SOUTHAMPTON, England, June 9 (UPI) -- A number of geological, biological and climatological processes work to sequester carbon dioxide, keeping it from being subsumed by the atmosphere and accelerating the greenhouse gas effect. Now, researchers suggest humans may have their own strategy for CO2 sequestration.
A new study conducted by a team of scientists in the United States and Europe found CO2 injected into volcanic rock becomes mineralized and permanently trapped.
Researchers have previously considered disposing of excess CO2 in abandoned underground oil and gas reservoirs, but concerns about leakage had prevented the concept from becoming reality. And until now, scientists thought the process of CO2 mineralization would take too long to be worthwhile.
The latest findings, detailed in the journal Science, prove otherwise.
"Our results show that between 95 and 98 per cent of the injected CO2 was mineralized over the period of less than two years, which is amazingly fast," Juerg Matter, associate professor of geoengineering at the University of Southampton, said in a news release.
Researchers conducted their experiments in Iceland, where the bedrock is some 90 percent basaltic -- a product of the island's volcanic past -- and rich in calcium, magnesium and iron. Scientists dissolved CO2 in water and pumped it deep into the bottom of a well. Upon contact with the basaltic bedrock, the CO2 solution reacts to form carbonate minerals.
"Carbonate minerals do not leak out of the ground, thus our newly developed method results in permanent and environmentally friendly storage of CO2 emissions," Matter explained.
Researchers conducted the same experiment in several underground wells, using chemical tracers to monitor the changing composition of the CO2 solution. The tracers offered proof that the majority of CO2 was transformed into rock.
The research was supported by CarbFix, a research program funded by the European Commission and United States Department of Energy.

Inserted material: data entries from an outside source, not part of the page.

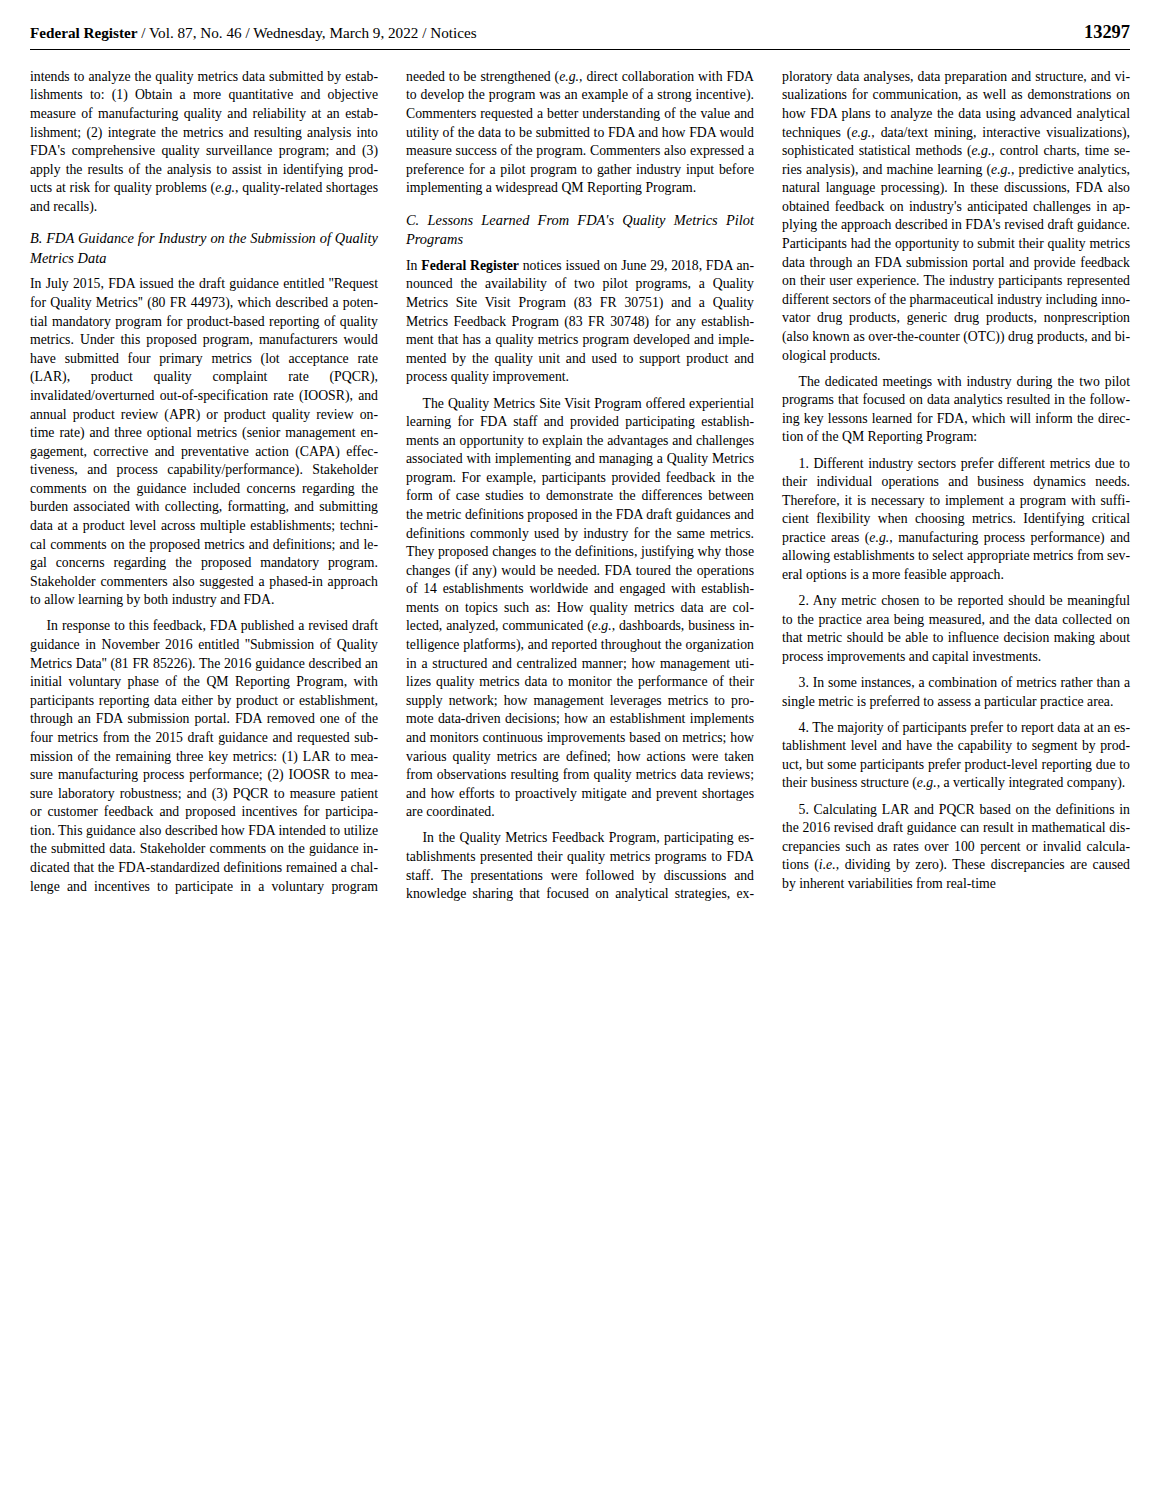Federal Register / Vol. 87, No. 46 / Wednesday, March 9, 2022 / Notices
13297
intends to analyze the quality metrics data submitted by establishments to: (1) Obtain a more quantitative and objective measure of manufacturing quality and reliability at an establishment; (2) integrate the metrics and resulting analysis into FDA's comprehensive quality surveillance program; and (3) apply the results of the analysis to assist in identifying products at risk for quality problems (e.g., quality-related shortages and recalls).
B. FDA Guidance for Industry on the Submission of Quality Metrics Data
In July 2015, FDA issued the draft guidance entitled ''Request for Quality Metrics'' (80 FR 44973), which described a potential mandatory program for product-based reporting of quality metrics. Under this proposed program, manufacturers would have submitted four primary metrics (lot acceptance rate (LAR), product quality complaint rate (PQCR), invalidated/overturned out-of-specification rate (IOOSR), and annual product review (APR) or product quality review on-time rate) and three optional metrics (senior management engagement, corrective and preventative action (CAPA) effectiveness, and process capability/performance). Stakeholder comments on the guidance included concerns regarding the burden associated with collecting, formatting, and submitting data at a product level across multiple establishments; technical comments on the proposed metrics and definitions; and legal concerns regarding the proposed mandatory program. Stakeholder commenters also suggested a phased-in approach to allow learning by both industry and FDA.
In response to this feedback, FDA published a revised draft guidance in November 2016 entitled ''Submission of Quality Metrics Data'' (81 FR 85226). The 2016 guidance described an initial voluntary phase of the QM Reporting Program, with participants reporting data either by product or establishment, through an FDA submission portal. FDA removed one of the four metrics from the 2015 draft guidance and requested submission of the remaining three key metrics: (1) LAR to measure manufacturing process performance; (2) IOOSR to measure laboratory robustness; and (3) PQCR to measure patient or customer feedback and proposed incentives for participation. This guidance also described how FDA intended to utilize the submitted data. Stakeholder comments on the guidance indicated that the FDA-standardized definitions remained a challenge and incentives to participate in a voluntary program needed to be strengthened (e.g., direct collaboration with FDA to develop the program was an example of a strong incentive). Commenters requested a better understanding of the value and utility of the data to be submitted to FDA and how FDA would measure success of the program. Commenters also expressed a preference for a pilot program to gather industry input before implementing a widespread QM Reporting Program.
C. Lessons Learned From FDA's Quality Metrics Pilot Programs
In Federal Register notices issued on June 29, 2018, FDA announced the availability of two pilot programs, a Quality Metrics Site Visit Program (83 FR 30751) and a Quality Metrics Feedback Program (83 FR 30748) for any establishment that has a quality metrics program developed and implemented by the quality unit and used to support product and process quality improvement.
The Quality Metrics Site Visit Program offered experiential learning for FDA staff and provided participating establishments an opportunity to explain the advantages and challenges associated with implementing and managing a Quality Metrics program. For example, participants provided feedback in the form of case studies to demonstrate the differences between the metric definitions proposed in the FDA draft guidances and definitions commonly used by industry for the same metrics. They proposed changes to the definitions, justifying why those changes (if any) would be needed. FDA toured the operations of 14 establishments worldwide and engaged with establishments on topics such as: How quality metrics data are collected, analyzed, communicated (e.g., dashboards, business intelligence platforms), and reported throughout the organization in a structured and centralized manner; how management utilizes quality metrics data to monitor the performance of their supply network; how management leverages metrics to promote data-driven decisions; how an establishment implements and monitors continuous improvements based on metrics; how various quality metrics are defined; how actions were taken from observations resulting from quality metrics data reviews; and how efforts to proactively mitigate and prevent shortages are coordinated.
In the Quality Metrics Feedback Program, participating establishments presented their quality metrics programs to FDA staff. The presentations were followed by discussions and knowledge sharing that focused on analytical strategies, exploratory data analyses, data preparation and structure, and visualizations for communication, as well as demonstrations on how FDA plans to analyze the data using advanced analytical techniques (e.g., data/text mining, interactive visualizations), sophisticated statistical methods (e.g., control charts, time series analysis), and machine learning (e.g., predictive analytics, natural language processing). In these discussions, FDA also obtained feedback on industry's anticipated challenges in applying the approach described in FDA's revised draft guidance. Participants had the opportunity to submit their quality metrics data through an FDA submission portal and provide feedback on their user experience. The industry participants represented different sectors of the pharmaceutical industry including innovator drug products, generic drug products, nonprescription (also known as over-the-counter (OTC)) drug products, and biological products.
The dedicated meetings with industry during the two pilot programs that focused on data analytics resulted in the following key lessons learned for FDA, which will inform the direction of the QM Reporting Program:
Different industry sectors prefer different metrics due to their individual operations and business dynamics needs. Therefore, it is necessary to implement a program with sufficient flexibility when choosing metrics. Identifying critical practice areas (e.g., manufacturing process performance) and allowing establishments to select appropriate metrics from several options is a more feasible approach.
Any metric chosen to be reported should be meaningful to the practice area being measured, and the data collected on that metric should be able to influence decision making about process improvements and capital investments.
In some instances, a combination of metrics rather than a single metric is preferred to assess a particular practice area.
The majority of participants prefer to report data at an establishment level and have the capability to segment by product, but some participants prefer product-level reporting due to their business structure (e.g., a vertically integrated company).
Calculating LAR and PQCR based on the definitions in the 2016 revised draft guidance can result in mathematical discrepancies such as rates over 100 percent or invalid calculations (i.e., dividing by zero). These discrepancies are caused by inherent variabilities from real-time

Scientists say their findings are proof of the potential of carbon mineralization as a climate change mitigation technology, but as always, there is more research to be done.
"The overall scale of our study was relatively small," admitted Matter. "So, the obvious next step for CarbFix is to upscale CO2 storage in basalt. This is currently happening at Reykjavik Energy's Hellisheidi geothermal power plant, where up to 5,000 tonnes of CO2 per year are captured and stored in a basaltic reservoir."